El
amor a la NBA lo puede todo: la ingenuidad infantil, la evanescencia
adolescente, los escarceos de la recién estrenada edad adulta, la
rutina condenatoria de la madurez, las ausencias y los olvidos de la
senectud,... El amor a la NBA confirma aquello de “no hay amor como
el primero”, pero también da pie a la promiscuidad, a enamorarse
de unos y otros y a comparar entre jugadores, eras y equipos que
marcaron época. Hoy, fecha en la que da comienzo una nueva
temporada, todo es nuevo y viejo al mismo tiempo. El gusto por la NBA
es nostálgico, sí, pero se renueva cada verano con la ilusión que
generan las elecciones en el draft y los jugadores adquiridos vía
traspaso.
En
el caso de los chicos de mi generación, el amor por la liga
americana de baloncesto no fue heredado ni transmitido –nuestros
padres apenas seguían la NBA. Surgió una mañana, o una tarde,
nadie lo recuerda exactamente, escuchando un nombre, leyendo una
estadística, viendo el pasaje fugaz de un mate o un triple ganador.

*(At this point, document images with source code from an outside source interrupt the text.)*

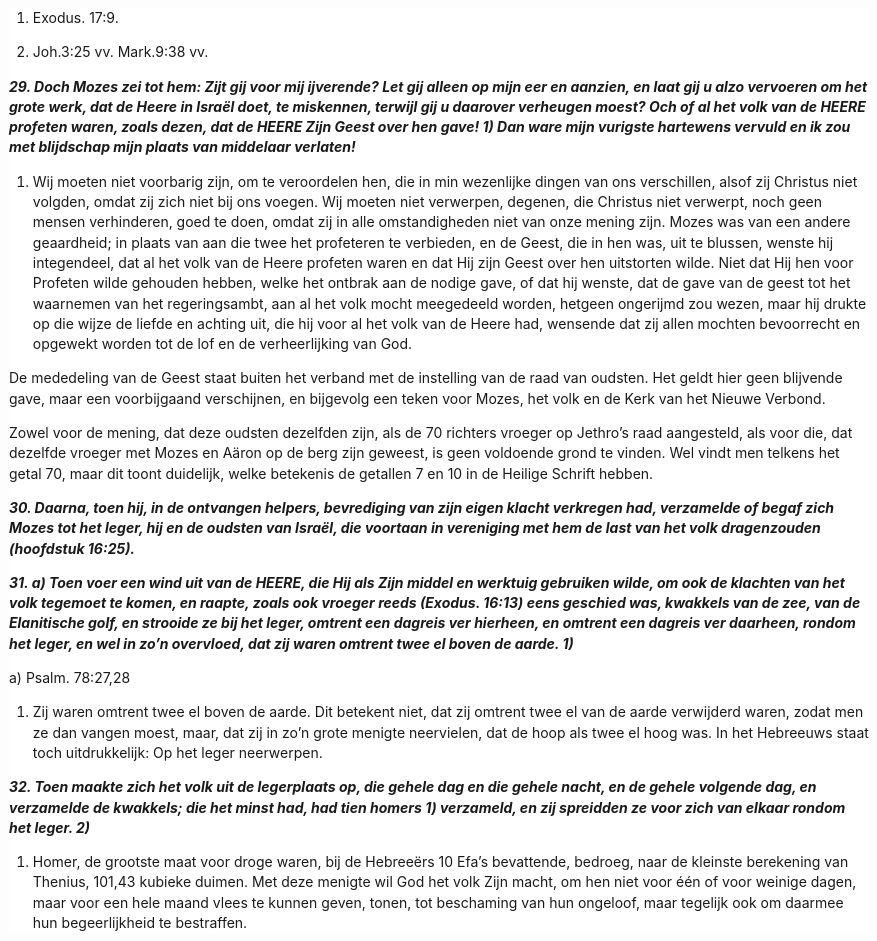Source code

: 1) Exodus. 17:9.

2) Joh.3:25 vv. Mark.9:38 vv.

***29. Doch Mozes zei tot hem: Zijt gij voor mij ijverende? Let gij alleen op mijn eer en aanzien, en laat gij u alzo vervoeren om het grote werk, dat de Heere in Israël doet, te miskennen, terwijl gij u daarover verheugen moest? Och of al het volk van de HEERE profeten waren, zoals dezen, dat de HEERE Zijn Geest over hen gave! 1) Dan ware mijn vurigste hartewens vervuld en ik zou met blijdschap mijn plaats van middelaar verlaten!***

1) Wij moeten niet voorbarig zijn, om te veroordelen hen, die in min wezenlijke dingen van ons verschillen, alsof zij Christus niet volgden, omdat zij zich niet bij ons voegen. Wij moeten niet verwerpen, degenen, die Christus niet verwerpt, noch geen mensen verhinderen, goed te doen, omdat zij in alle omstandigheden niet van onze mening zijn. Mozes was van een andere geaardheid; in plaats van aan die twee het profeteren te verbieden, en de Geest, die in hen was, uit te blussen, wenste hij integendeel, dat al het volk van de Heere profeten waren en dat Hij zijn Geest over hen uitstorten wilde. Niet dat Hij hen voor Profeten wilde gehouden hebben, welke het ontbrak aan de nodige gave, of dat hij wenste, dat de gave van de geest tot het waarnemen van het regeringsambt, aan al het volk mocht meegedeeld worden, hetgeen ongerijmd zou wezen, maar hij drukte op die wijze de liefde en achting uit, die hij voor al het volk van de Heere had, wensende dat zij allen mochten bevoorrecht en opgewekt worden tot de lof en de verheerlijking van God.

De mededeling van de Geest staat buiten het verband met de instelling van de raad van oudsten. Het geldt hier geen blijvende gave, maar een voorbijgaand verschijnen, en bijgevolg een teken voor Mozes, het volk en de Kerk van het Nieuwe Verbond.

Zowel voor de mening, dat deze oudsten dezelfden zijn, als de 70 richters vroeger op Jethro’s raad aangesteld, als voor die, dat dezelfde vroeger met Mozes en Aäron op de berg zijn geweest, is geen voldoende grond te vinden. Wel vindt men telkens het getal 70, maar dit toont duidelijk, welke betekenis de getallen 7 en 10 in de Heilige Schrift hebben.

***30. Daarna, toen hij, in de ontvangen helpers, bevrediging van zijn eigen klacht verkregen had, verzamelde of begaf zich Mozes tot het leger, hij en de oudsten van Israël, die voortaan in vereniging met hem de last van het volk dragenzouden (hoofdstuk 16:25).***

***31. a) Toen voer een wind uit van de HEERE, die Hij als Zijn middel en werktuig gebruiken wilde, om ook de klachten van het volk tegemoet te komen, en raapte, zoals ook vroeger reeds (Exodus. 16:13) eens geschied was, kwakkels van de zee, van de Elanitische golf, en strooide ze bij het leger, omtrent een dagreis ver hierheen, en omtrent een dagreis ver daarheen, rondom het leger, en wel in zo’n overvloed, dat zij waren omtrent twee el boven de aarde. 1)***

a) Psalm. 78:27,28

1) Zij waren omtrent twee el boven de aarde. Dit betekent niet, dat zij omtrent twee el van de aarde verwijderd waren, zodat men ze dan vangen moest, maar, dat zij in zo’n grote menigte neervielen, dat de hoop als twee el hoog was. In het Hebreeuws staat toch uitdrukkelijk: Op het leger neerwerpen.

***32. Toen maakte zich het volk uit de legerplaats op, die gehele dag en die gehele nacht, en de gehele volgende dag, en verzamelde de kwakkels; die het minst had, had tien homers 1) verzameld, en zij spreidden ze voor zich van elkaar rondom het leger. 2)***

1) Homer, de grootste maat voor droge waren, bij de Hebreeërs 10 Efa’s bevattende, bedroeg, naar de kleinste berekening van Thenius, 101,43 kubieke duimen. Met deze menigte wil God het volk Zijn macht, om hen niet voor één of voor weinige dagen, maar voor een hele maand vlees te kunnen geven, tonen, tot beschaming van hun ongeloof, maar tegelijk ook om daarmee hun begeerlijkheid te bestraffen.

O pudo ser una estadística recogida en la revista Gigantes, una
cifra monstruosa de puntos a la que ni siquiera Oscar Schmidt podía
aspirar en su virreinato de Valladolid. O el símbolo de una
franquicia, o la aparición de algún jugador haciendo un cameo en
alguna de las series que nos hicieron perder la inocencia antes de
descubrir la farsa de los reyes magos –puede que fuera Space Jam.
Los
sonidos anglófonos, la melodía que suena de fondo en el Madison
cuando atacan los Knicks, la moda ochentera y noventera con las
chaquetas a cuadros, las blusas escotadas y los vaqueros entallados a
la altura de la cintura de las mujeres. Una cultura que aún nos era
ajena, exótica y por ello, si cabe, más atractiva que ahora. Un
horizonte lejano del que nos llegaban los ecos del rock y el metal,
los Cadillac y los Mustang y el cine de acción, con efectos
especiales y del que solo echábamos en falta una pizca de erotismo
(y a Maribel Verdú).
Después
llegaron Montes y Daimiel a consolidar el flechazo. Qué pronto
entendió el primero aquello de “that´s entertainment”, tema
popularizado en el musical “The Band Wagon”, y qué bien se
adaptó el segundo al ritmo frenético de narración de Andrés. De
mote en mote, de anécdota culinaria en anécdota culinaria, fueron
pasando las madrugadas y la era post Jordan se hizo menos dura a
pesar de que el nivel baloncestístico tocara fondo. Todo lo demás
fue engancharse a algún jugador con carisma, asumir los colores de
alguna franquicia, su historia, y ligar a ella la propia felicidad.
Eso
y disfrutar con la irrupción de dos jugadores especiales, y nunca
antes vistos, como Lebron James y Kevin Durant, de una amplia gama de
bases, del clasicismo hecho baloncesto de los Spurs de la temporada
2013-2014 y de la última evolución del "Showtime" en manos de un
equipo, los Golden State Warriors, que ha contribuido decisivamente a
definir una nueva forma de jugar al baloncesto basada en el acierto
desde el perímetro, la constante movilidad de sus cinco jugadores
(esto es lo nuevo, que sean los cinco), la ausencia de posiciones
definidas en el campo y la apuesta por la versatilidad y polivalencia
como clave de su defensa.
Así,
pasados más de veinte años (aunque no sean nada) desde aquel
enamoramiento infantil, una semana antes de la fecha habitual (que
antes era el último martes del mes de octubre), renuevo mis votos de
fidelidad a una liga que me ha hecho pasar alguno de los mejores
momentos de mi vida. Queden, de paso, depositadas mis esperanzas en
los Celtics, mis expectativas en un partido de ochenta puntos de
Kevin Durant o Stephen Curry o en algún cuádruple doble de Anthony
Davis y el deseo de que la NBA, aunque ya sin ese elemento de
exotismo y desconocimiento que la volvía tan atractiva cuando éramos
pequeños, siga enamorando a niños y jóvenes y enganchándolos al
baloncesto de una vez y para siempre.